Les contes défaits de Oscar Lalo

Les contes défaits de Oscar Lalo

Catégorie(s) : Littérature => Francophone

Critiqué par Lucia-lilas, le 2 novembre 2016 (Inscrite le 21 février 2016, 58 ans)
La note : 10 étoiles
Moyenne des notes : 10 étoiles (basée sur 8 avis)
Cote pondérée : 7 étoiles (730ème position).
Visites : 3 312 

Une vie en pointillés...

A vrai dire, je ne m’attendais pas du tout à découvrir une histoire aussi terrible : est-ce le mot « conte » qui me laissait imaginer tout autre chose ? Ma surprise n’en a été que plus forte lorsque j’ai découvert un narrateur détruit, vide, un homme incapable de devenir un adulte, ne sachant ni aimer ni être aimé. « Je suis sans fondations. Ils m’ont bâti sur du néant. Je suis un locataire du vide, insondable et sans nom, qui m’empêche de mettre le mien. »

• **Données fournies**:
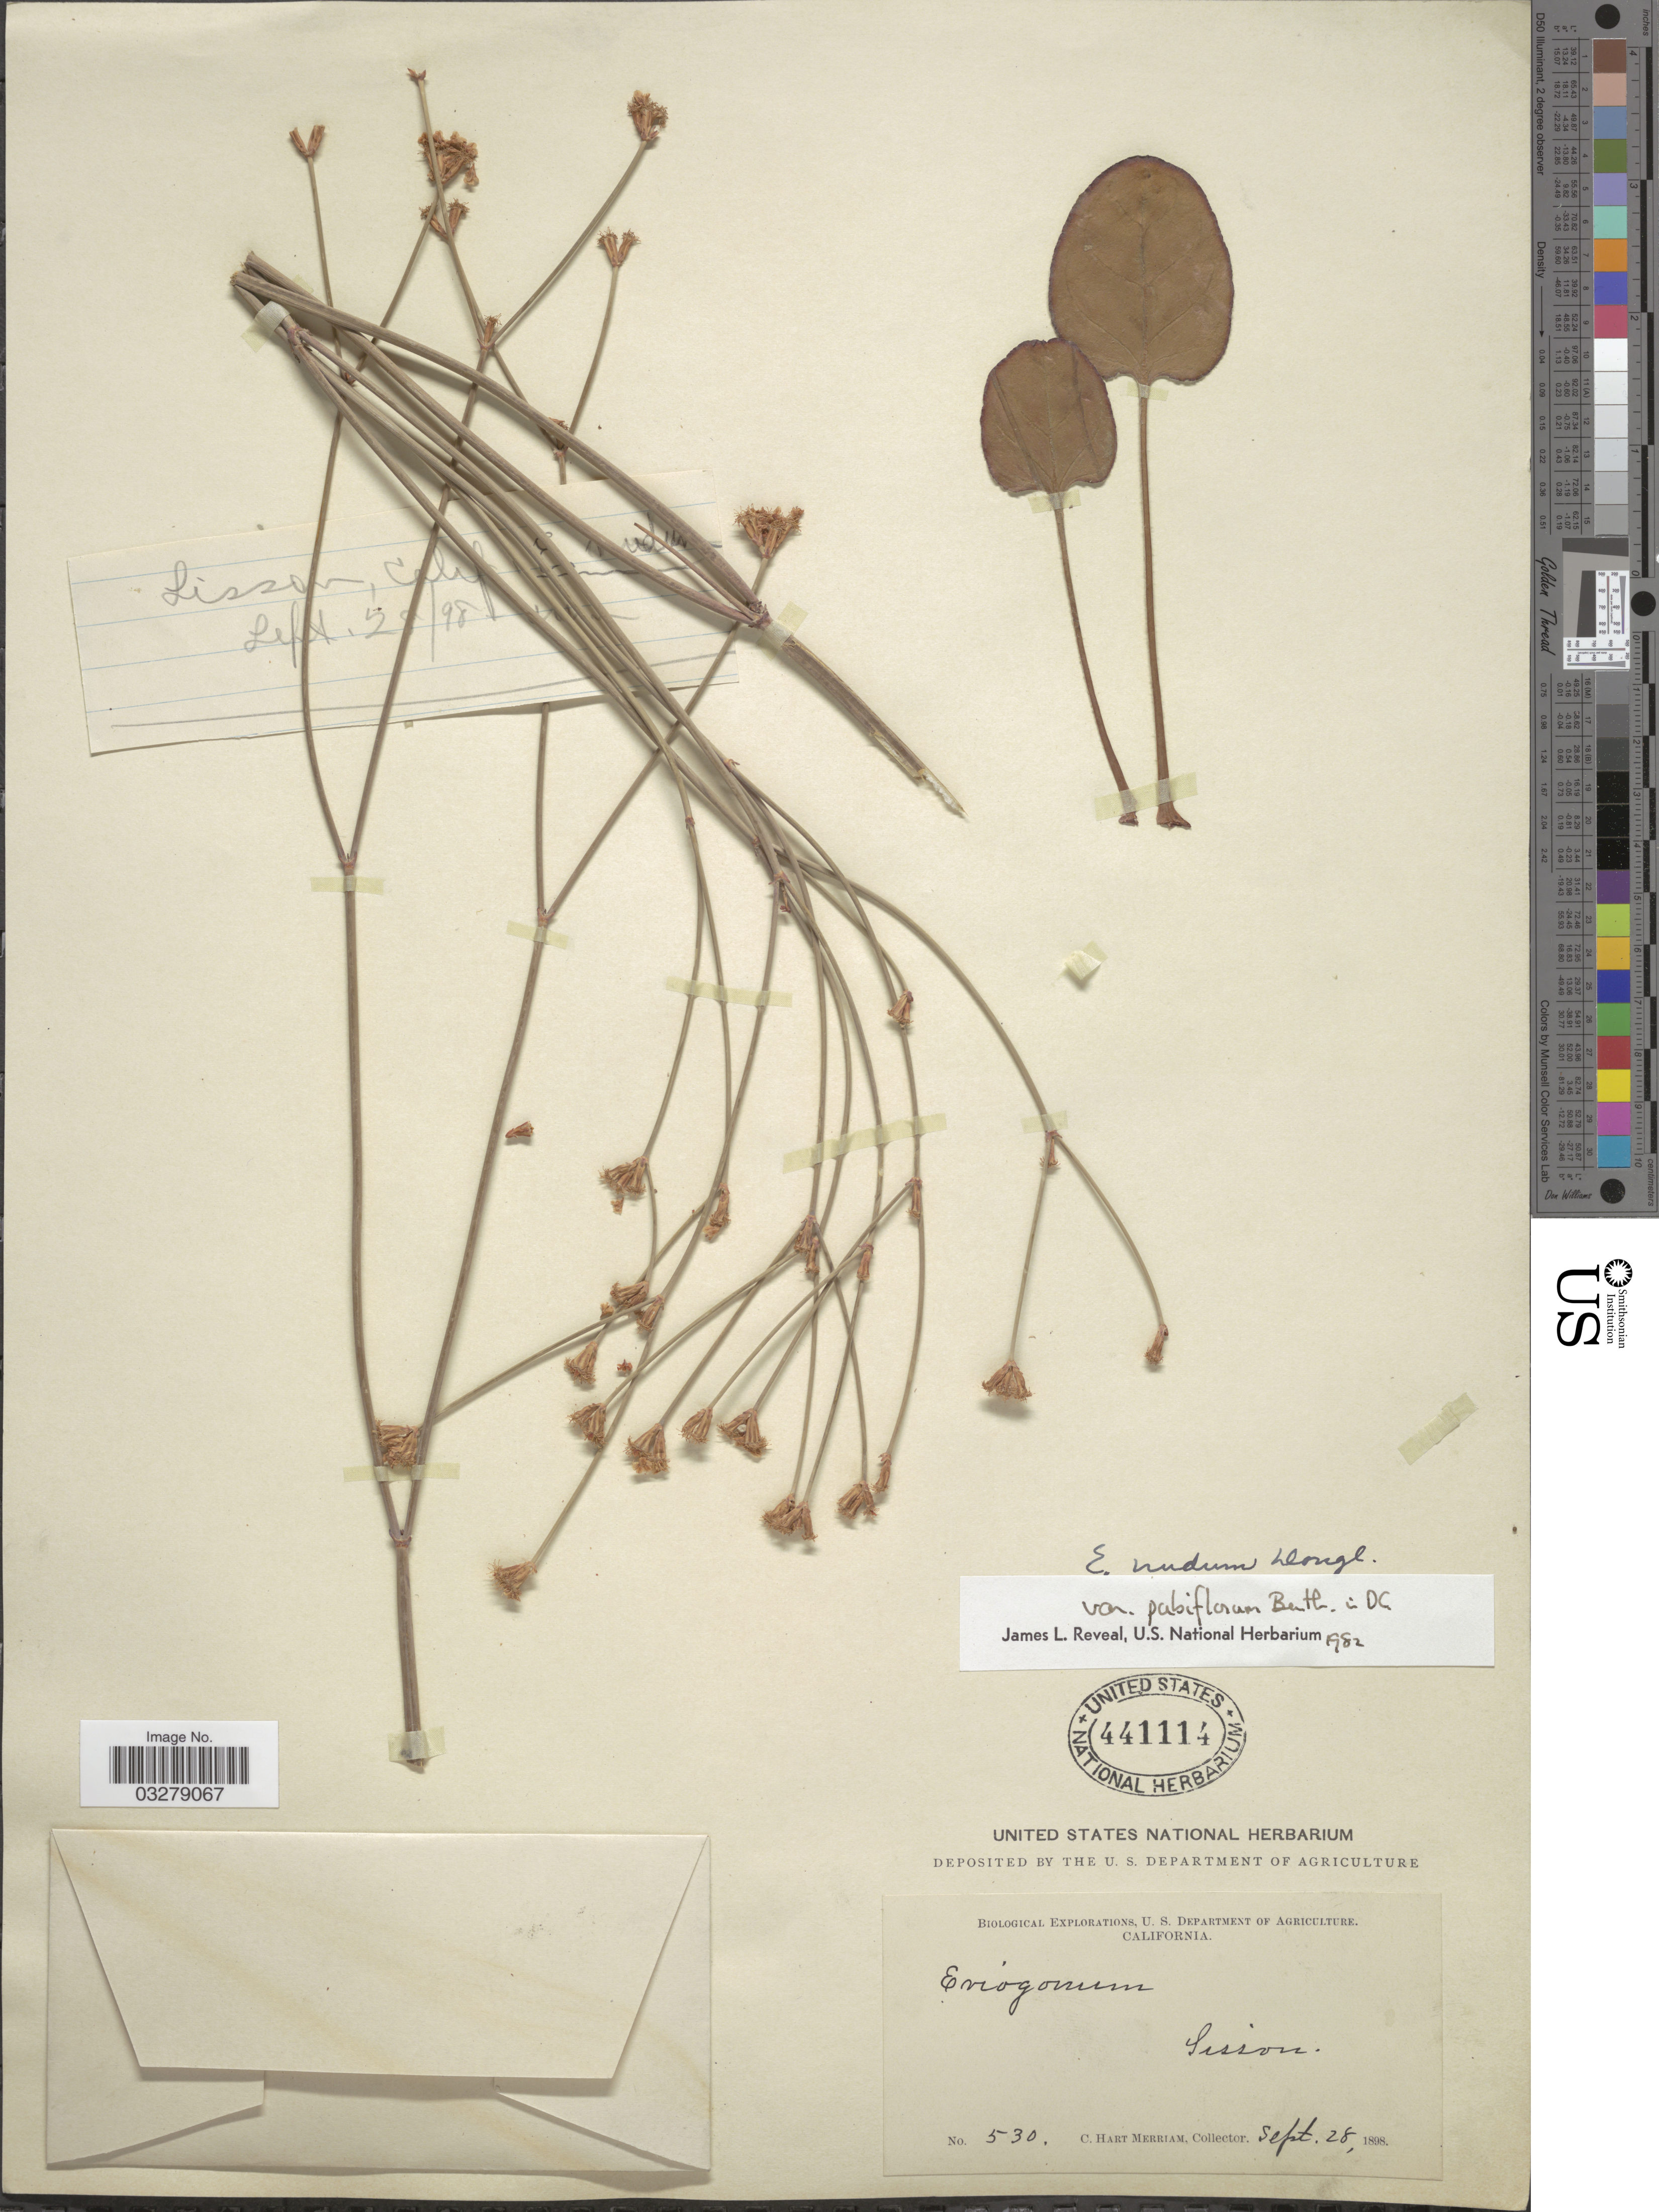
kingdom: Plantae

• **Travail à faire**: Reprenez la critique des « Contes défaits » d'Oscar Lalo et poursuivez-la après sa dernière phrase. Ces données proviennent d'une autre source que le texte.

• **Réponse proposée**:
Quel événement est à l’origine de cette impossibilité d’être ?
Alors qu’il était enfant, le narrateur partait en vacances dans un « home », espèce de colonie de vacances sur laquelle régnait en maître une femme-tyran qui terrorisait tous les gamins en imposant des lois absurdes : ne pas courir, ne pas sauter, ne pas se cacher, ne pas parler, ne pas crier, ne pas se salir, ne pas tomber malade, ne pas être en sueur… Evidemment, ce n’est pas tout à fait comme cela qu’un enfant imagine ses vacances mais il vaut mieux se taire que d’être frappé.
Cependant, le pire n’était pas la femme mais l’homme, le mari de la Thénardier : lui ne frappait pas, il caressait, longtemps, trop longtemps…
Mais, comment peut-on se plaindre d’une caresse ? Il était si gentil, ce directeur, il écoutait les enfants, les réconfortait. Lui, au moins, on pouvait le tutoyer. Alors, les enfants abusés se taisaient pour ne pas lui faire de la peine.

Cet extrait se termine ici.